Suppose $X_n\geq0$ are any sequence of random variables and $\dfrac{X_1+...+X_n}{n}\stackrel{p}{\to}1$. Then show that $\dfrac{\max(X_1,...,X_n)}{n}\stackrel{p}{\to}0$ and for any $r>1$, $\dfrac{1}{n^r}\sum_{k=1}^n X_k^r\stackrel{p}{\to}0$.
I could prove the almost sure version of this, that is, replacing convergence in probability by almost sure convergence everywhere in the statement. I thought of a subsequence argument (first showing for a subsequence that almost surely the results hold) but things don't seem to go through.
I have obtained that $X_n/n$ converges in probability to $0$. If this was an almost sure statement then I could immediately say that this implies $\max(X_1,...,X_n)/n$ also converges almost surely to $0$.

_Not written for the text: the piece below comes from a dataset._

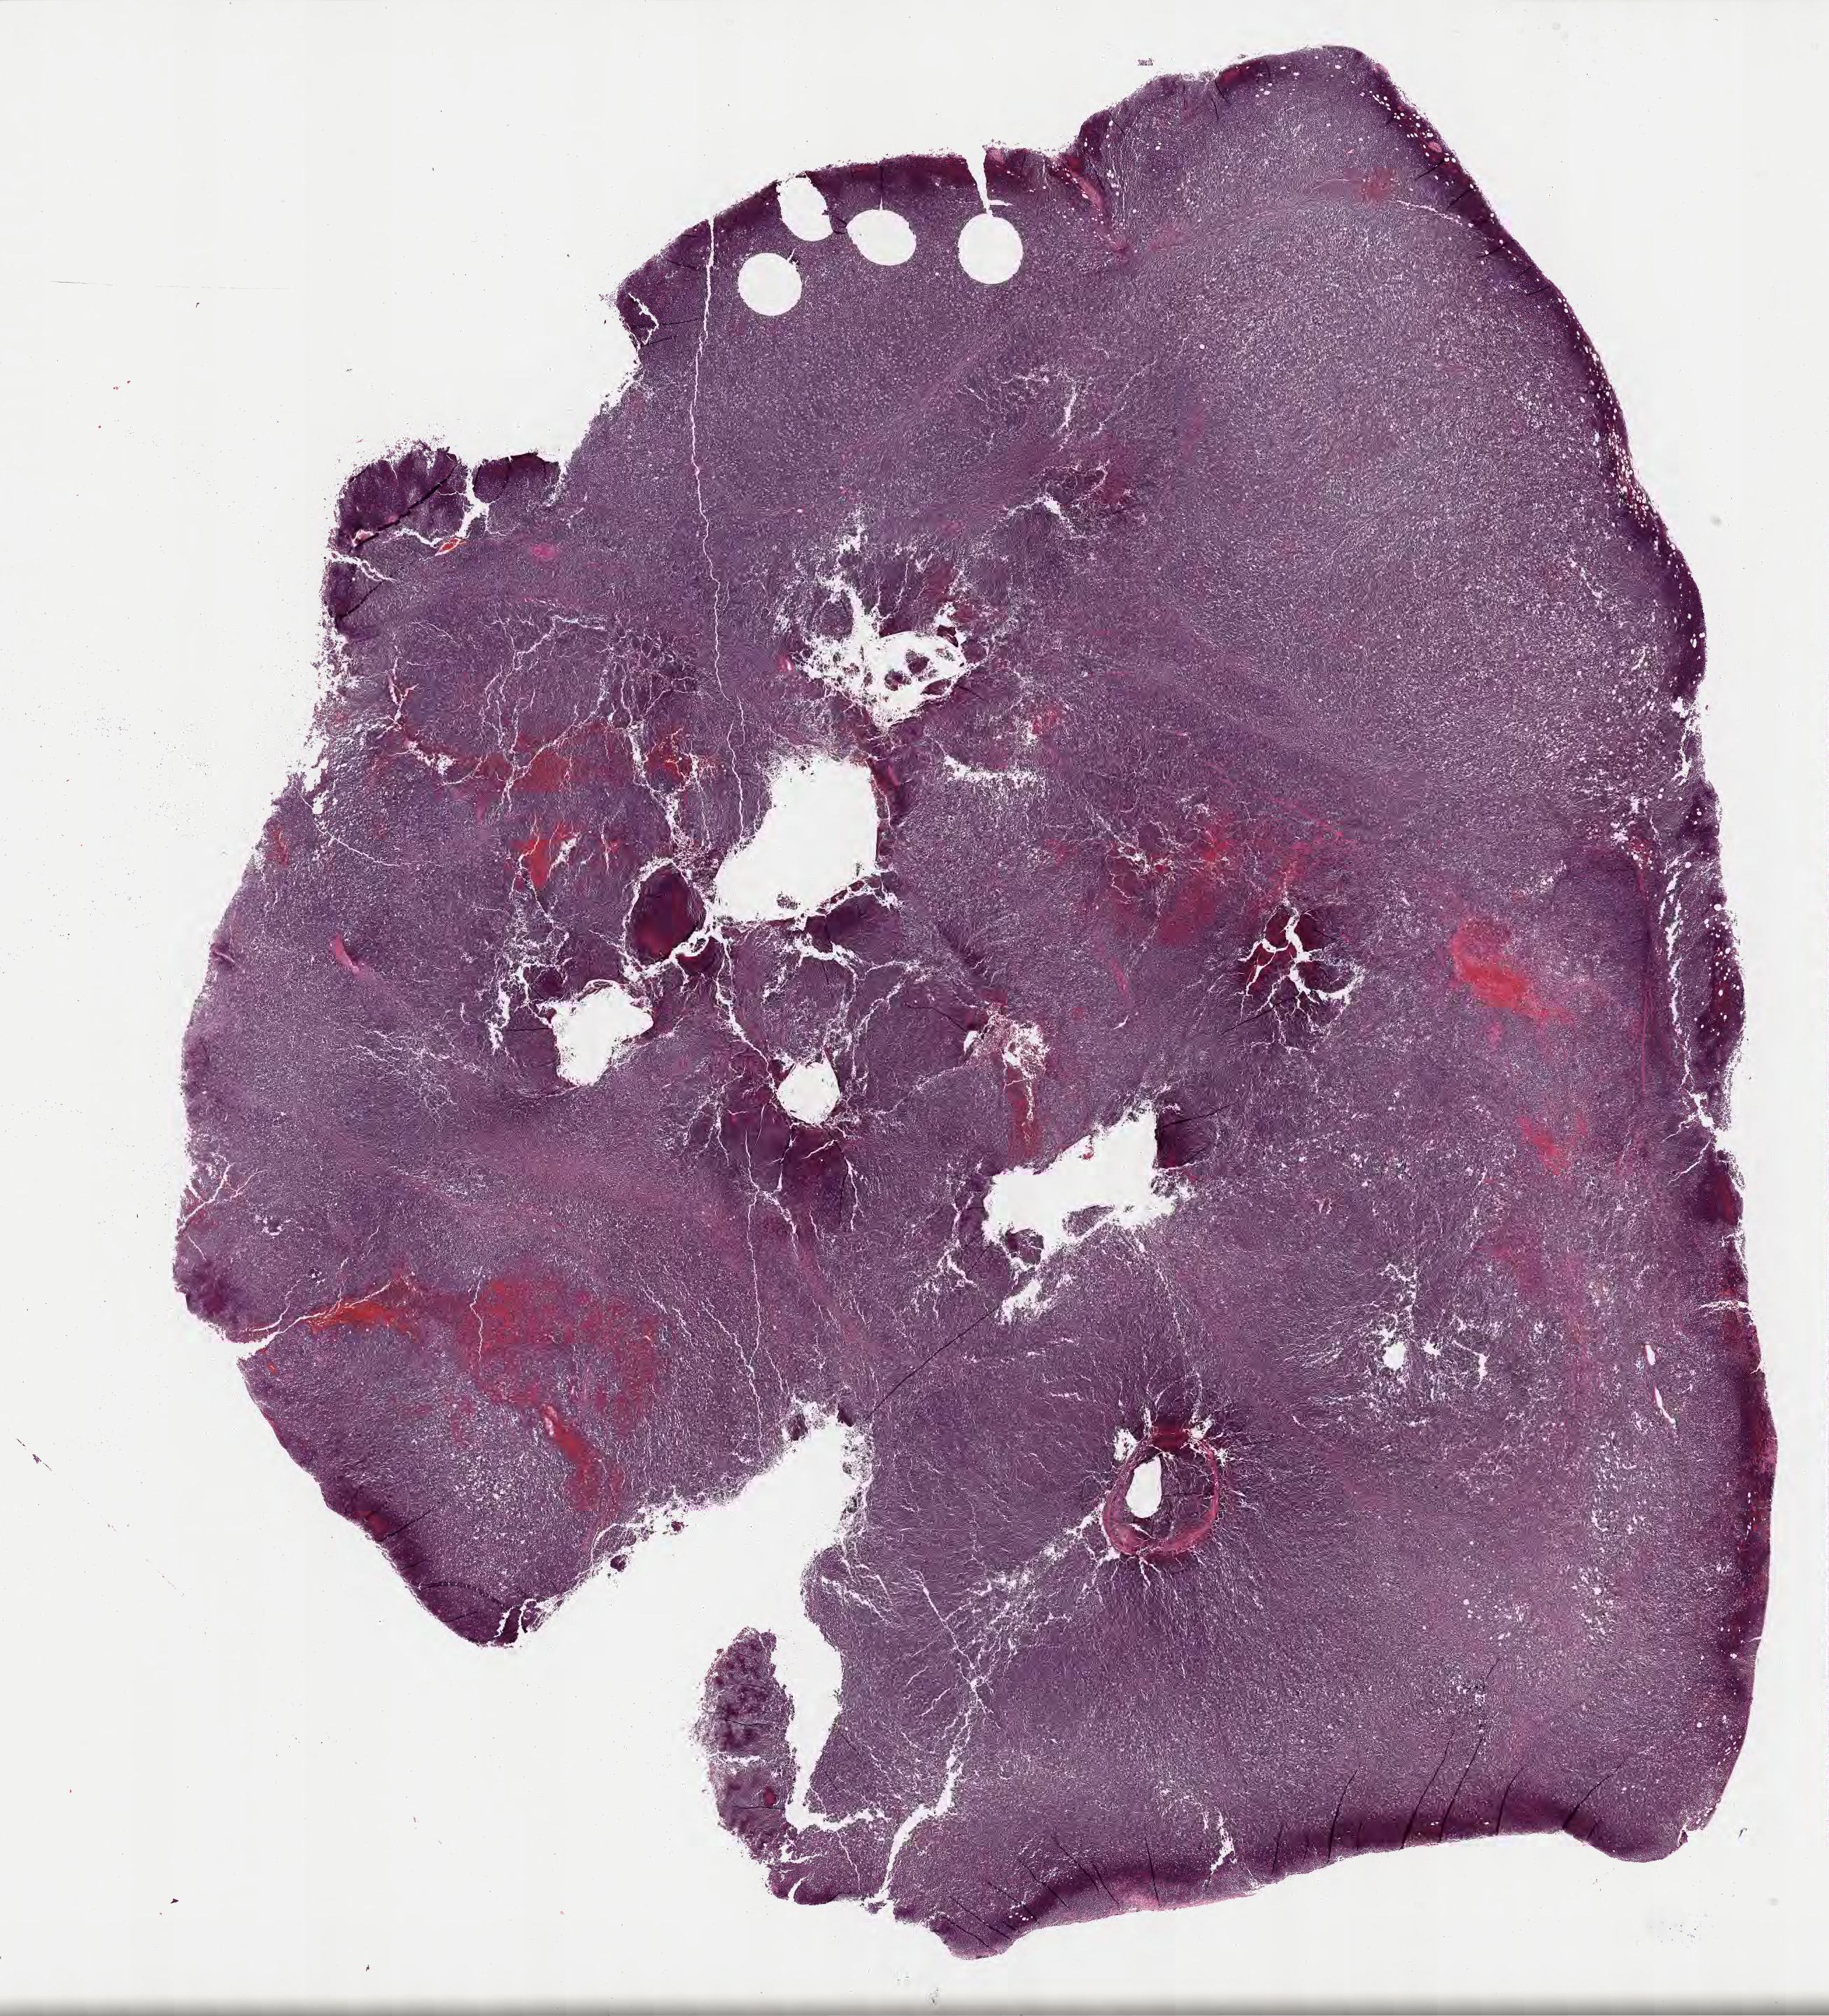
Whole-slide image, haematoxylin and eosin stain, whole scanned area (about 21.1 x 23.3 mm) shown as a low-resolution overview. FFPE section. Specimen: primary tumor. Male patient. Composition of this section per pathologist review: tumor cells 95%, tumor nuclei 90%, stromal cells 5%, necrosis 0%, normal cells 0%. Inflammatory infiltration, as recorded: lymphocyte infiltration 50%, monocyte infiltration 30%, neutrophil infiltration 0%.
Section: bottom of the tissue portion. Ann Arbor stage (patient): Stage IV. Diagnosis: Burkitt lymphoma, NOS.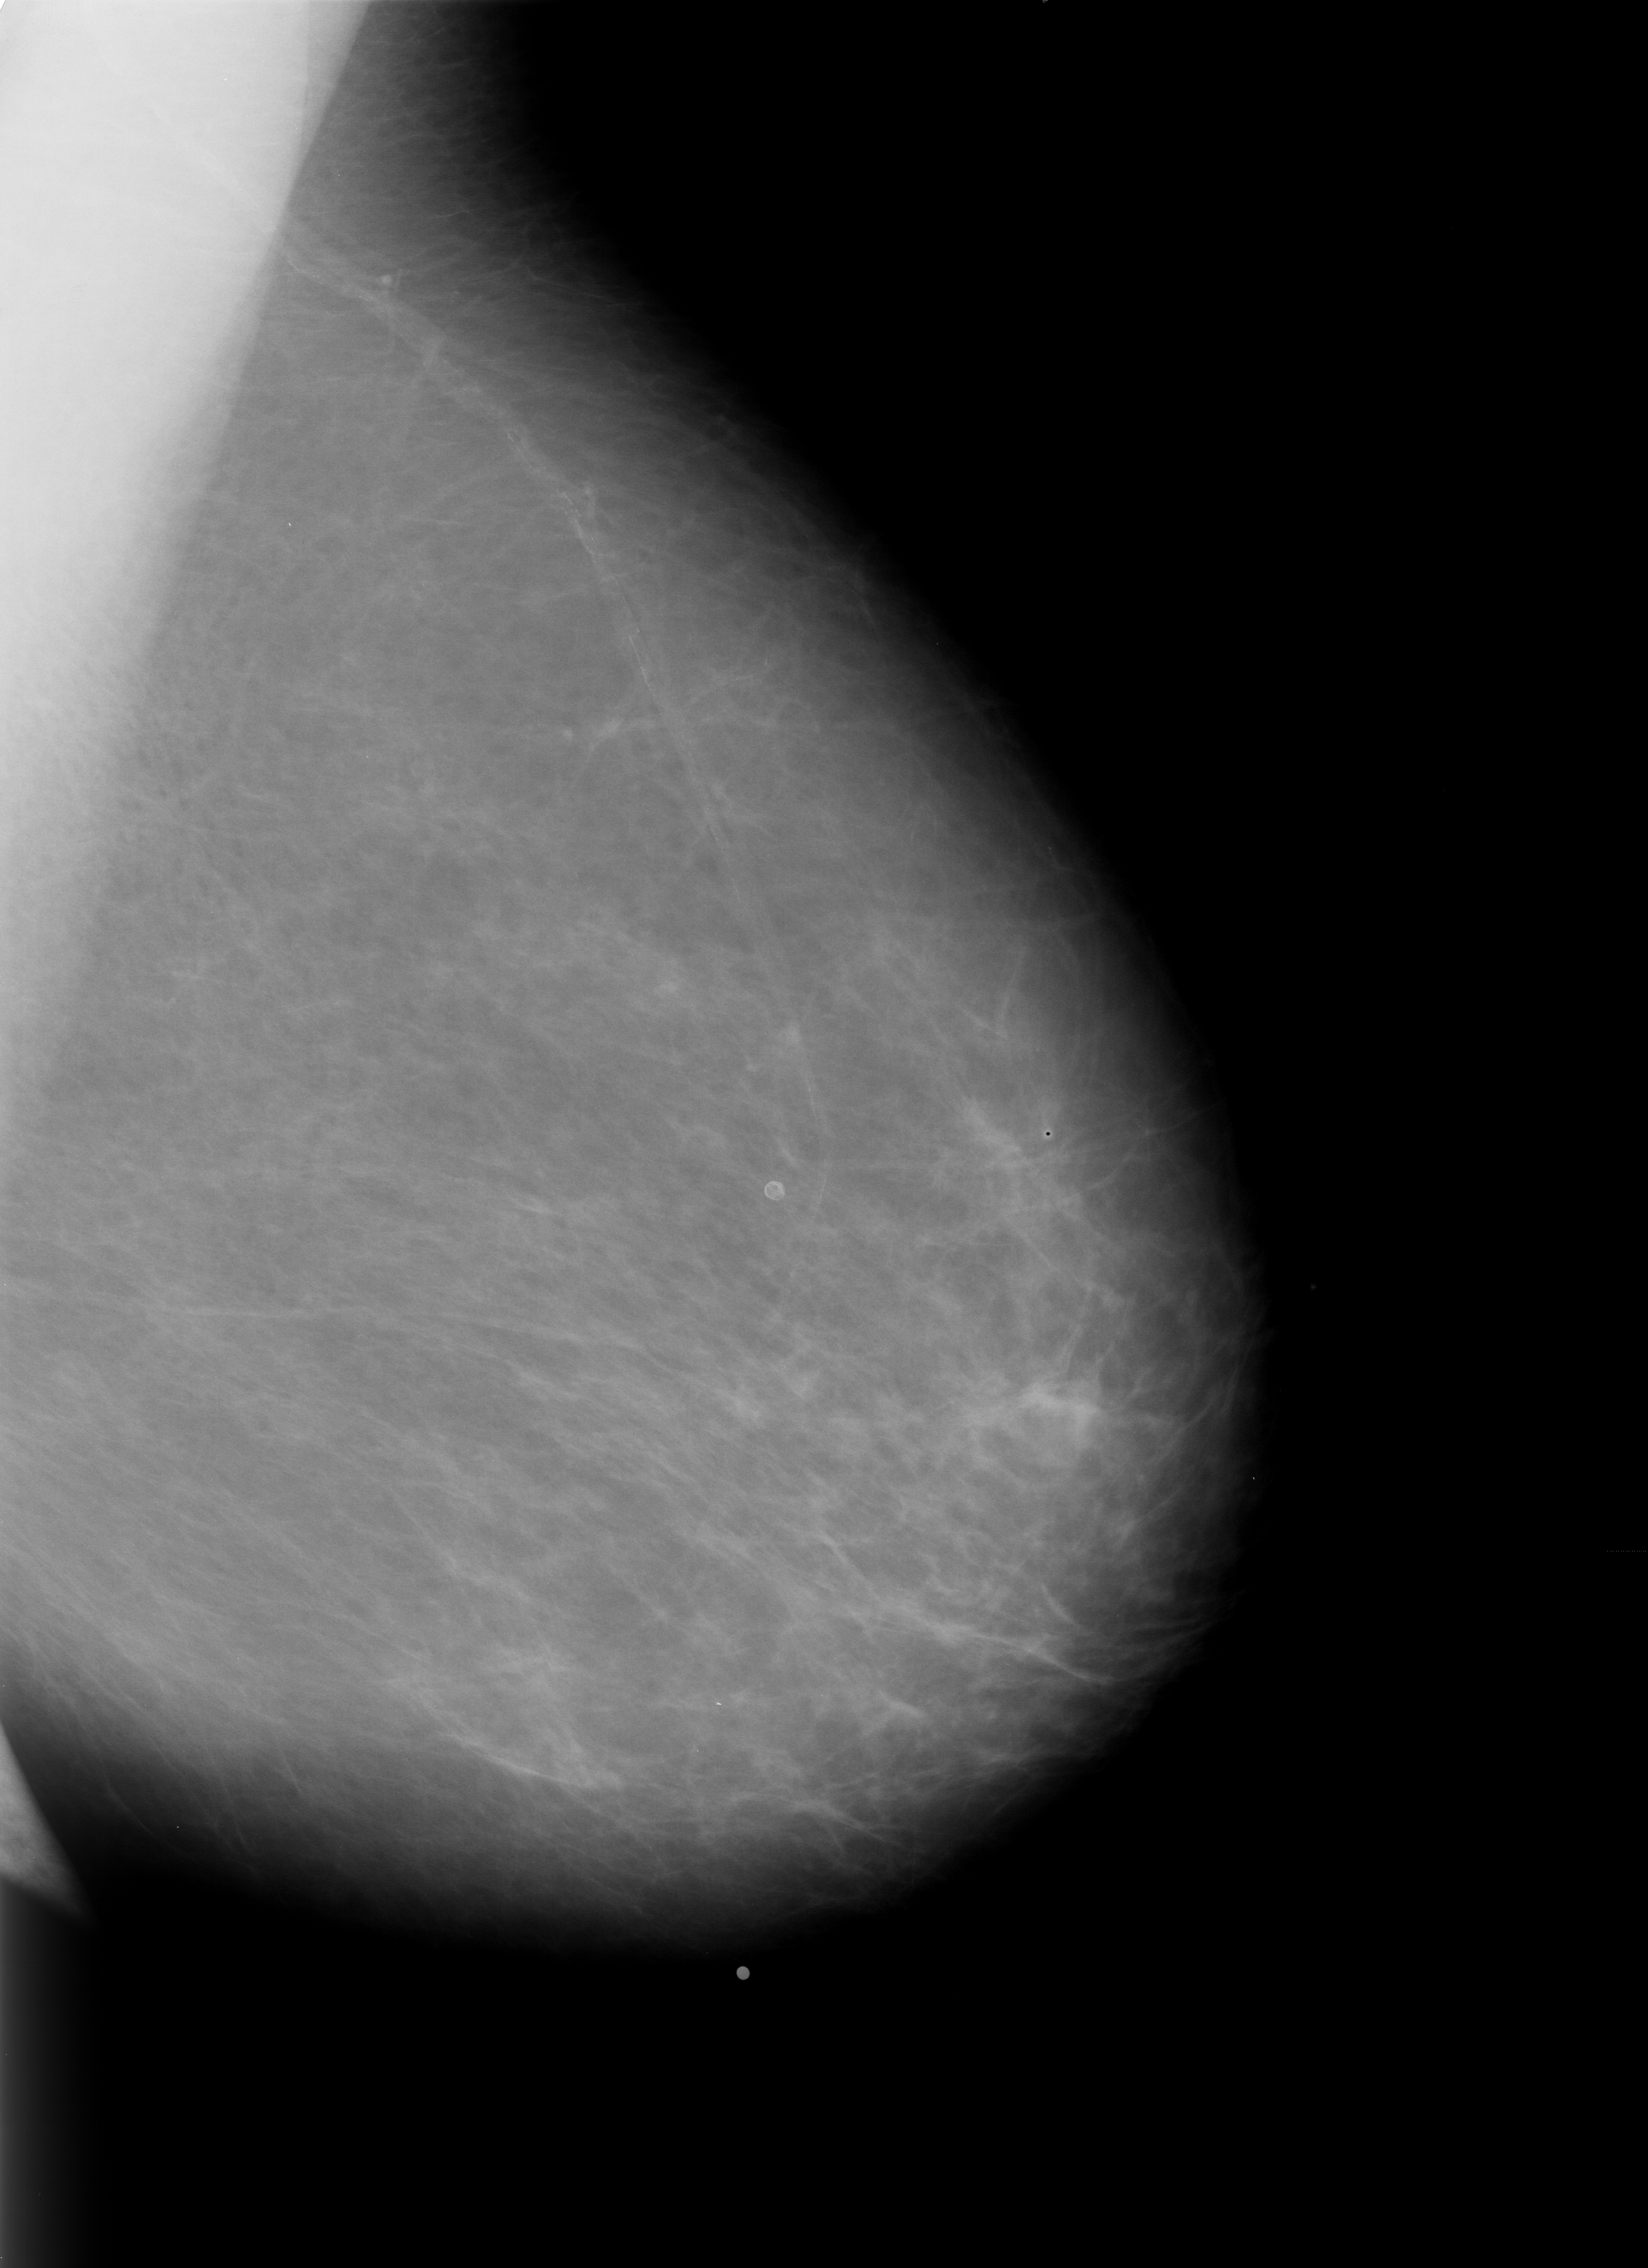
Digitized screen-film mammogram; left breast; MLO view; BI-RADS breast density category 1 (scale 1–4); 1648 × 2268 image matrix.
Marked abnormalities (boxes around the expert regions of interest):
- calcifications, morphology lucent centered; BI-RADS assessment category 2; benign; no additional work-up was recommended (outcome (as recorded, no biopsy): benign without callback): bounding box (x1, y1, x2, y2) in pixels: (756, 1170, 790, 1211)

The convergence of the maximum $M_n:=n^{-1}\max_{1\leqslant k\leqslant n}X_k$ was treated here. Observe that for $1\leqslant k\leqslant n$, $X_k\leqslant nM_n$ hence $X_k^{r-1}\leqslant n^{r-1}M_n^{r-1}$; this leads to the bound $$ 0\leqslant\dfrac{1}{n^r}\sum_{k=1}^n X_k^r\leqslant \frac 1{n^r}\sum_{k=1}^n X_kn^{r-1}M_n^{r-1}=\left(\frac 1n\sum_{i=1}^nX_k\right)M_n^{r-1}. $$ The first factor converges in probability to one, the second one in probability to $0$ since $r-1>0$.